### DATA FOR THE TASK
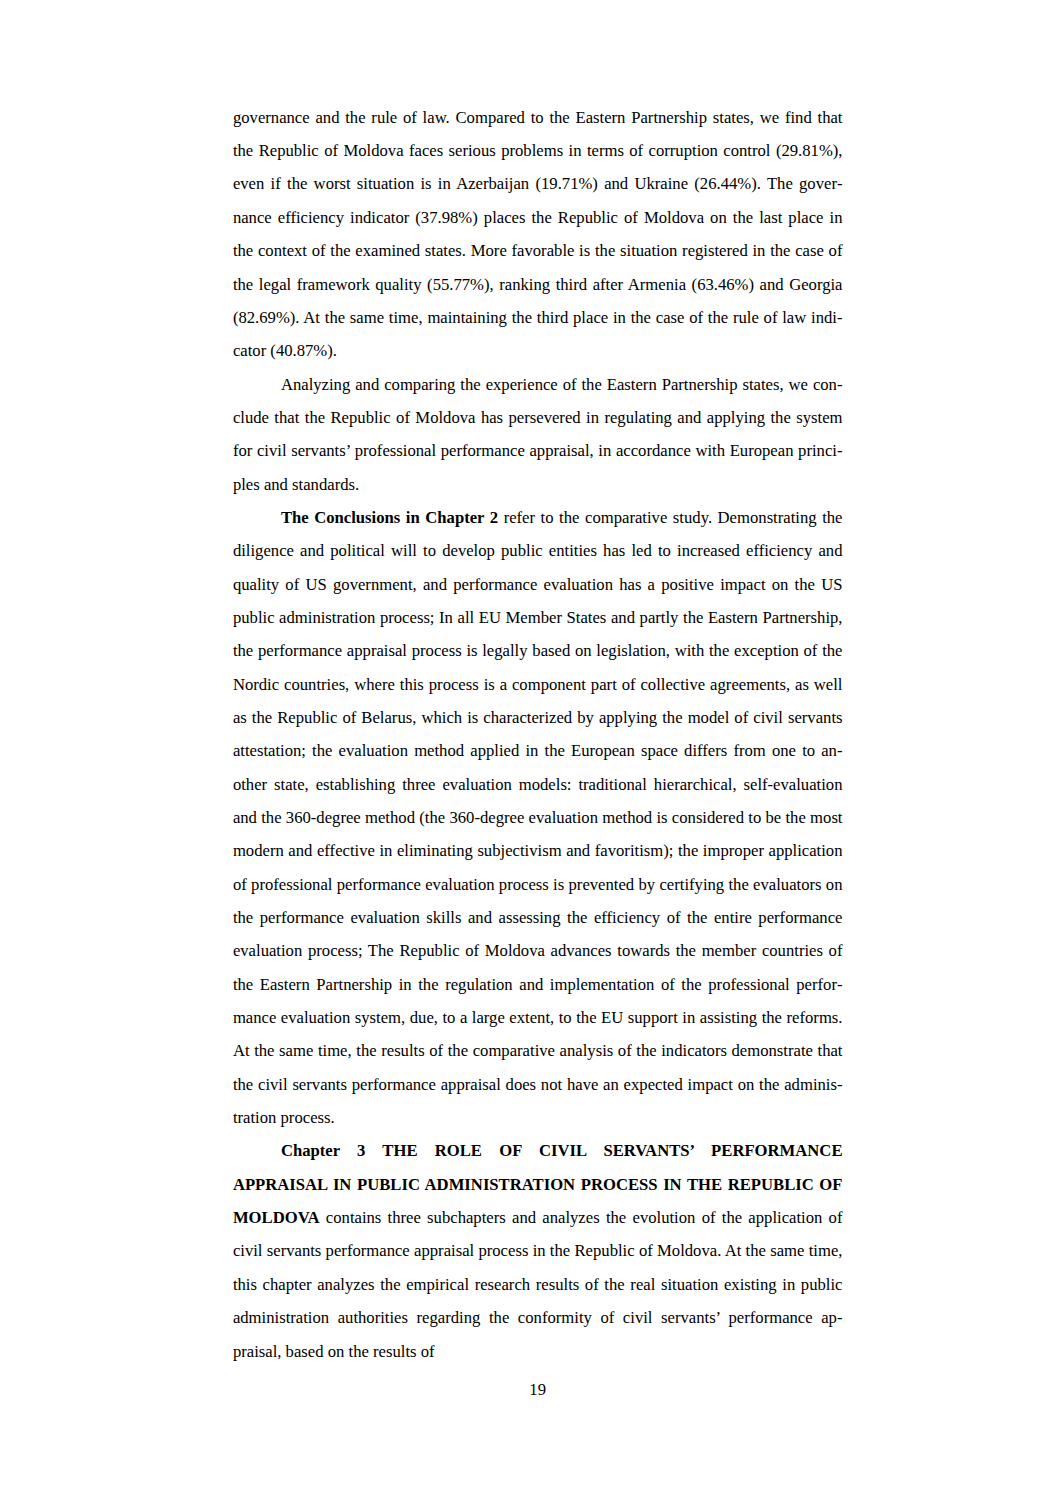governance and the rule of law. Compared to the Eastern Partnership states, we find that the Republic of Moldova faces serious problems in terms of corruption control (29.81%), even if the worst situation is in Azerbaijan (19.71%) and Ukraine (26.44%). The governance efficiency indicator (37.98%) places the Republic of Moldova on the last place in the context of the examined states. More favorable is the situation registered in the case of the legal framework quality (55.77%), ranking third after Armenia (63.46%) and Georgia (82.69%). At the same time, maintaining the third place in the case of the rule of law indicator (40.87%).
Analyzing and comparing the experience of the Eastern Partnership states, we conclude that the Republic of Moldova has persevered in regulating and applying the system for civil servants’ professional performance appraisal, in accordance with European principles and standards.
The Conclusions in Chapter 2 refer to the comparative study. Demonstrating the diligence and political will to develop public entities has led to increased efficiency and quality of US government, and performance evaluation has a positive impact on the US public administration process; In all EU Member States and partly the Eastern Partnership, the performance appraisal process is legally based on legislation, with the exception of the Nordic countries, where this process is a component part of collective agreements, as well as the Republic of Belarus, which is characterized by applying the model of civil servants attestation; the evaluation method applied in the European space differs from one to another state, establishing three evaluation models: traditional hierarchical, self-evaluation and the 360-degree method (the 360-degree evaluation method is considered to be the most modern and effective in eliminating subjectivism and favoritism); the improper application of professional performance evaluation process is prevented by certifying the evaluators on the performance evaluation skills and assessing the efficiency of the entire performance evaluation process; The Republic of Moldova advances towards the member countries of the Eastern Partnership in the regulation and implementation of the professional performance evaluation system, due, to a large extent, to the EU support in assisting the reforms. At the same time, the results of the comparative analysis of the indicators demonstrate that the civil servants performance appraisal does not have an expected impact on the administration process.
Chapter 3 THE ROLE OF CIVIL SERVANTS’ PERFORMANCE APPRAISAL IN PUBLIC ADMINISTRATION PROCESS IN THE REPUBLIC OF MOLDOVA contains three subchapters and analyzes the evolution of the application of civil servants performance appraisal process in the Republic of Moldova. At the same time, this chapter analyzes the empirical research results of the real situation existing in public administration authorities regarding the conformity of civil servants’ performance appraisal, based on the results of
19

### YOUR OBJECTIVE
Please print each entry exactly as it stands, without the pictures.

### WRITTEN ANSWER
governance and the rule of law. Compared to the Eastern Partnership states, we find that the Republic of Moldova faces serious problems in terms of corruption control (29.81%), even if the worst situation is in Azerbaijan (19.71%) and Ukraine (26.44%). The governance efficiency indicator (37.98%) places the Republic of Moldova on the last place in the context of the examined states. More favorable is the situation registered in the case of the legal framework quality (55.77%), ranking third after Armenia (63.46%) and Georgia (82.69%). At the same time, maintaining the third place in the case of the rule of law indicator (40.87%).
Analyzing and comparing the experience of the Eastern Partnership states, we conclude that the Republic of Moldova has persevered in regulating and applying the system for civil servants’ professional performance appraisal, in accordance with European principles and standards.
The Conclusions in Chapter 2 refer to the comparative study. Demonstrating the diligence and political will to develop public entities has led to increased efficiency and quality of US government, and performance evaluation has a positive impact on the US public administration process; In all EU Member States and partly the Eastern Partnership, the performance appraisal process is legally based on legislation, with the exception of the Nordic countries, where this process is a component part of collective agreements, as well as the Republic of Belarus, which is characterized by applying the model of civil servants attestation; the evaluation method applied in the European space differs from one to another state, establishing three evaluation models: traditional hierarchical, self-evaluation and the 360-degree method (the 360-degree evaluation method is considered to be the most modern and effective in eliminating subjectivism and favoritism); the improper application of professional performance evaluation process is prevented by certifying the evaluators on the performance evaluation skills and assessing the efficiency of the entire performance evaluation process; The Republic of Moldova advances towards the member countries of the Eastern Partnership in the regulation and implementation of the professional performance evaluation system, due, to a large extent, to the EU support in assisting the reforms. At the same time, the results of the comparative analysis of the indicators demonstrate that the civil servants performance appraisal does not have an expected impact on the administration process.
Chapter 3 THE ROLE OF CIVIL SERVANTS’ PERFORMANCE APPRAISAL IN PUBLIC ADMINISTRATION PROCESS IN THE REPUBLIC OF MOLDOVA contains three subchapters and analyzes the evolution of the application of civil servants performance appraisal process in the Republic of Moldova. At the same time, this chapter analyzes the empirical research results of the real situation existing in public administration authorities regarding the conformity of civil servants’ performance appraisal, based on the results of
19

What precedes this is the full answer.